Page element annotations
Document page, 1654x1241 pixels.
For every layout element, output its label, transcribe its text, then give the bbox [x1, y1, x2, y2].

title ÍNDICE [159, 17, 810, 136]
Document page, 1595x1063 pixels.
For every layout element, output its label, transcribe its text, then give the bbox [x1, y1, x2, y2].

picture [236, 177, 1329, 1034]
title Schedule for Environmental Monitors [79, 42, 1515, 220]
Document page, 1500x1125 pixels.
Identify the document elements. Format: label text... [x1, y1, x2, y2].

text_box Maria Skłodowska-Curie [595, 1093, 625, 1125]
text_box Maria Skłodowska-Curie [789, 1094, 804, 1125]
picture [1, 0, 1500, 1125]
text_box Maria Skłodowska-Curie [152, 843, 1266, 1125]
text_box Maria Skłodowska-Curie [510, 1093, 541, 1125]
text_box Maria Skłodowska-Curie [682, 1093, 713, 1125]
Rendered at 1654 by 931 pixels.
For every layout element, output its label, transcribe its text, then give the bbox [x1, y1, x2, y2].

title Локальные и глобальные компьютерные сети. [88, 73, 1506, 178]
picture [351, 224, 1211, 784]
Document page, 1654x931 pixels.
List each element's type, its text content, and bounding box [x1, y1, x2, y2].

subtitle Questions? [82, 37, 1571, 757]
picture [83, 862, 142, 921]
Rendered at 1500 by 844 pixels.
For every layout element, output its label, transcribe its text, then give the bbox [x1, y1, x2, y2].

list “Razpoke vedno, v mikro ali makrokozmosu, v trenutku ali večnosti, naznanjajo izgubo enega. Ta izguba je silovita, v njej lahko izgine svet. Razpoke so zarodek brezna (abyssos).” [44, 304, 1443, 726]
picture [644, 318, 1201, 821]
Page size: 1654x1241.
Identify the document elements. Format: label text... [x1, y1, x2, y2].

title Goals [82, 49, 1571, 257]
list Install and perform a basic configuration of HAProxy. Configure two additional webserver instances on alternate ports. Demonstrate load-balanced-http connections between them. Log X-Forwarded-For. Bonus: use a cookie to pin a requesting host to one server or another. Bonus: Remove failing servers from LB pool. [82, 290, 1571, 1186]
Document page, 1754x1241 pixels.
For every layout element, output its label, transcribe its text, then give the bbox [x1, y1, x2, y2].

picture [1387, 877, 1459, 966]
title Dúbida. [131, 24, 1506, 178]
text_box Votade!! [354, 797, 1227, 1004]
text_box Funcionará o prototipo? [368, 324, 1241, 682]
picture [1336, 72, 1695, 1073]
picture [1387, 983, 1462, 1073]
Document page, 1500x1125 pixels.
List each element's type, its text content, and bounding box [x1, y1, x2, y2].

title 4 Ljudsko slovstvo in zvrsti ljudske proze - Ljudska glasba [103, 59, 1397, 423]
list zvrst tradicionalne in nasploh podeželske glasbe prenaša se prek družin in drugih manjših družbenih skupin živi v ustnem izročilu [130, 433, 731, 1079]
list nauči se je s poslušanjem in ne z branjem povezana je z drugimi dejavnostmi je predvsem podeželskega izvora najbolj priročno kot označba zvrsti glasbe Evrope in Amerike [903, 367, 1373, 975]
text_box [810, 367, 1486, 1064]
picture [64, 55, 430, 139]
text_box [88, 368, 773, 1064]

Prompt: Copy all of the lines above word for word, leaving nothing out.

Answer to the exercise:
Document page, 1654x1241 pixels.
For every layout element, output its label, transcribe its text, then give the bbox [x1, y1, x2, y2].

title ÍNDICE [159, 17, 810, 136]
Document page, 1595x1063 pixels.
For every layout element, output its label, transcribe its text, then give the bbox [x1, y1, x2, y2].

picture [236, 177, 1329, 1034]
title Schedule for Environmental Monitors [79, 42, 1515, 220]
Document page, 1500x1125 pixels.
Identify the document elements. Format: label text... [x1, y1, x2, y2].

text_box Maria Skłodowska-Curie [595, 1093, 625, 1125]
text_box Maria Skłodowska-Curie [789, 1094, 804, 1125]
picture [1, 0, 1500, 1125]
text_box Maria Skłodowska-Curie [152, 843, 1266, 1125]
text_box Maria Skłodowska-Curie [510, 1093, 541, 1125]
text_box Maria Skłodowska-Curie [682, 1093, 713, 1125]
Rendered at 1654 by 931 pixels.
For every layout element, output its label, transcribe its text, then give the bbox [x1, y1, x2, y2].

title Локальные и глобальные компьютерные сети. [88, 73, 1506, 178]
picture [351, 224, 1211, 784]
Document page, 1654x931 pixels.
List each element's type, its text content, and bounding box [x1, y1, x2, y2].

subtitle Questions? [82, 37, 1571, 757]
picture [83, 862, 142, 921]
Rendered at 1500 by 844 pixels.
For every layout element, output its label, transcribe its text, then give the bbox [x1, y1, x2, y2].

list “Razpoke vedno, v mikro ali makrokozmosu, v trenutku ali večnosti, naznanjajo izgubo enega. Ta izguba je silovita, v njej lahko izgine svet. Razpoke so zarodek brezna (abyssos).” [44, 304, 1443, 726]
picture [644, 318, 1201, 821]
Page size: 1654x1241.
Identify the document elements. Format: label text... [x1, y1, x2, y2].

title Goals [82, 49, 1571, 257]
list Install and perform a basic configuration of HAProxy. Configure two additional webserver instances on alternate ports. Demonstrate load-balanced-http connections between them. Log X-Forwarded-For. Bonus: use a cookie to pin a requesting host to one server or another. Bonus: Remove failing servers from LB pool. [82, 290, 1571, 1186]
Document page, 1754x1241 pixels.
For every layout element, output its label, transcribe its text, then give the bbox [x1, y1, x2, y2].

picture [1387, 877, 1459, 966]
title Dúbida. [131, 24, 1506, 178]
text_box Votade!! [354, 797, 1227, 1004]
text_box Funcionará o prototipo? [368, 324, 1241, 682]
picture [1336, 72, 1695, 1073]
picture [1387, 983, 1462, 1073]
Document page, 1500x1125 pixels.
List each element's type, its text content, and bounding box [x1, y1, x2, y2].

title 4 Ljudsko slovstvo in zvrsti ljudske proze - Ljudska glasba [103, 59, 1397, 423]
list zvrst tradicionalne in nasploh podeželske glasbe prenaša se prek družin in drugih manjših družbenih skupin živi v ustnem izročilu [130, 433, 731, 1079]
list nauči se je s poslušanjem in ne z branjem povezana je z drugimi dejavnostmi je predvsem podeželskega izvora najbolj priročno kot označba zvrsti glasbe Evrope in Amerike [903, 367, 1373, 975]
text_box [810, 367, 1486, 1064]
picture [64, 55, 430, 139]
text_box [88, 368, 773, 1064]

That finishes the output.